Mengusung tema “A Multidisciplinary Approach to Sustainable Livelihoods & Digital Inclusion”, konferensi internasional ini menjadi wadah kolaborasi akademik yang mempertemukan para peneliti, akademisi, praktisi, dan pemangku kepentingan dari berbagai negara untuk berdiskusi mengenai isu-isu strategis terkait penuaan penduduk, kewirausahaan, kesehatan masyarakat, inovasi sosial, serta transformasi digital yang inklusif dan berkelanjutan.

Kegiatan dibuka secara resmi oleh Rektor Universitas Respati Indonesia, Prof. Dr. Cicilia Windiyaningsih, S.KM., M.Kes, yang dalam sambutannya menegaskan pentingnya sinergi lintas disiplin ilmu dalam menghadapi berbagai tantangan global. Menurutnya, perguruan tinggi memiliki peran strategis dalam menghasilkan penelitian yang berdampak serta membangun jejaring kerja sama internasional guna menciptakan solusi bagi permasalahan masyarakat.

Sambutan selamat datang disampaikan oleh Dr. (c) Meida Rachmawati, S.E., M.M., M.H., Ph.D, selaku Direktur PT Silindo sekaligus praktisi profesional, sementara sambutan pembuka disampaikan oleh Dr. Ns. Thika Marliana, Ns., M.Kep., Sp.Kep.J, Kepala LPPM Universitas Respati Indonesia.

Sebagai forum akademik internasional, URINDO AGE SUMMIT 2026 menghadirkan pembicara utama dari berbagai negara.
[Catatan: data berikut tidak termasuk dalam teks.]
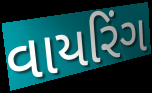
વાયરિંગ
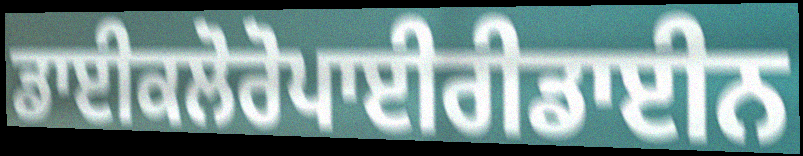
ਡਾਈਕਲੋਰੋਪਾਈਰੀਡਾਈਨ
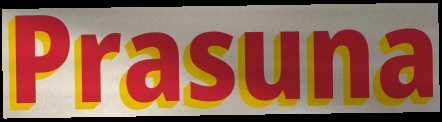
Prasuna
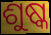
ଶୁଷ୍କ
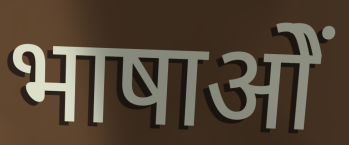
भाषाओें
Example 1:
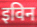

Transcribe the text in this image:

इविन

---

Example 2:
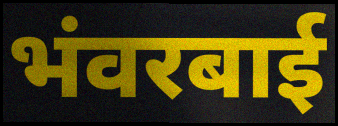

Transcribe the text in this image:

भंवरबाई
Prof. Dr. Takeo Ogawa dari Jepang, Chairman of Fukuoka Council for Designing Society in Aging Asia, serta Prof. Dr. Hamdan Daniyal dari Malaysia, Director of International Affairs Innovative University College, hadir sebagai keynote speakers yang membagikan wawasan mengenai tantangan dan peluang pembangunan masyarakat di era digital.

Selain itu, sesi pleno menghadirkan para akademisi dan pakar internasional, yaitu Dr. Pawel Strus (Polandia), Dr. Magawati Ramayahran (Malaysia), Dr. Kavita Tiwari (Uni Emirat Arab), dan Dr. Tapas Pal (India). Para narasumber membahas berbagai topik penting, mulai dari sustainable livelihoods, digital inclusion, AgeTech, kesehatan dan kesejahteraan masyarakat, pendidikan, tata kelola, hingga inovasi sosial yang mendukung pembangunan berkelanjutan.
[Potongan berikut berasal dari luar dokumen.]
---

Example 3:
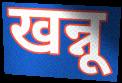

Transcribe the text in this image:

खन्नू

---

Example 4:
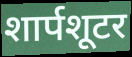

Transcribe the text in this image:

शार्पशूटर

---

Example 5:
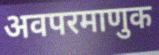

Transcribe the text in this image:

अवपरमाणुक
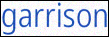
garrison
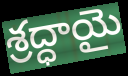
శ్రద్ధాయై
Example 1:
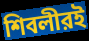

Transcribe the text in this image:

শিবলীরই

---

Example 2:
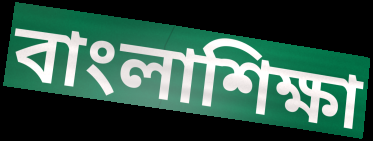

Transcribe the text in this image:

বাংলাশিক্ষা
Bahwa dalam kegiatan ini juga dosen dan mahasiswa turut berpartisipasi mempresentasikan hasil penelitian mereka dan sebagai luarannya adalah 24 publikasi yang didanai melalui dana penelitian Urindo dan 20 artikel dengan dana mandiri diharapkan terbit dalam jurnal terakreditasi.
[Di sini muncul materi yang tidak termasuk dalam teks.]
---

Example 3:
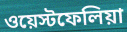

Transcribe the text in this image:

ওয়েস্টফেলিয়া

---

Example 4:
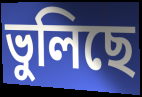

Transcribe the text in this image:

ভুলিছে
Konferensi ini juga terlaksana berkat kolaborasi dengan berbagai institusi dan mitra internasional, yang mencerminkan komitmen Universitas Respati Indonesia dalam memperluas jejaring akademik global serta memperkuat kerja sama penelitian lintas negara.

Melalui penyelenggaraan URINDO AGE SUMMIT 2026, Universitas Respati Indonesia berharap dapat mendorong lahirnya ide-ide inovatif, memperkuat kolaborasi internasional, serta menghasilkan kontribusi nyata bagi pembangunan masyarakat yang inklusif, berkelanjutan, dan berorientasi pada peningkatan kualitas hidup di era digital.

Sebagai bagian dari rangkaian peringatan Dies Natalis ke-40, kegiatan ini sekaligus menjadi bukti komitmen URINDO dalam mewujudkan visi sebagai perguruan tinggi yang unggul dalam pendidikan, penelitian, dan pengabdian kepada masyarakat di tingkat nasional maupun internasional.